“Never drew breath, you say, nurse!” resumed Mr. White, with an air of astonishment; “why, I have been given to understand, not only that the child was born alive, but that it is actually living now.”
“Weel,” replied the nurse, “maybe St. Cuthbert has wrought a miracle, and brought the child out o’ the grave by the West Church; but he has wrought nae miracle on me, to mak’ me forget what my een saw, and my hands did, that day when I helped to place the dead body o’ the innocent on the breast o’ its dead mother; ay, and bent her stiff arms sae as to bring them ower her bairn, just as if she had been faulding it to her bosom. And sae in this fashion were they buried.”
“And you would swear to that, Mrs. Temple?” said the writer.
“Ay, upon fifty Bibles, ane after anither,” was the reply, in something like a tone of triumph.

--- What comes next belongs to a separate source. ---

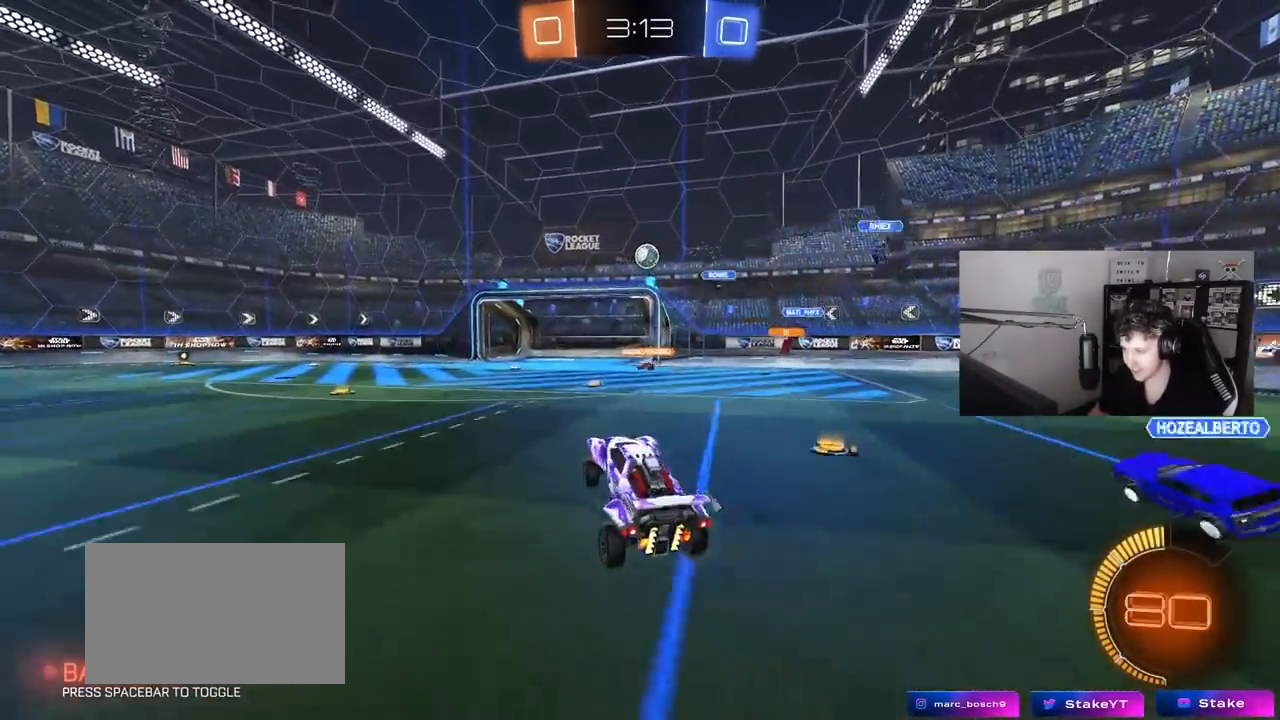
{"keys": ["a", "shift"], "mouse": [], "mouse_move": "still", "events": [[17, "d", "up"], [17, "s", "up"], [67, "mouse_right", "down"], [67, "s", "down"], [100, "s", "up"], [200, "mouse_left", "down"], [250, "d", "down"], [300, "mouse_right", "up"], [433, "a", "down"], [433, "d", "up"], [433, "shift", "down"], [483, "mouse_left", "up"]]}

Nor could the woman be induced to swerve from these assertions, notwithstanding repeated interrogations; and the writer was left to the conclusion—which he preferred, rather than place any confidence in the funeral letter—that the nurse’s statement was in some mysterious way connected with the visit of Isabel Napier; and yet, not so very mysterious, after all, when we are to consider that her brother was preparing to claim Eastleys, as well as the valuable furniture of the house in Meggat’s Land, as the nearest lawful heir of his deceased uncle. The salvo was at least comfortable to both Mr. White and his client, and no doubt it helped to lighten their steps, as, bidding adieu to the “hard witness,” they left her to the nursing which comes “aye hame in the end.”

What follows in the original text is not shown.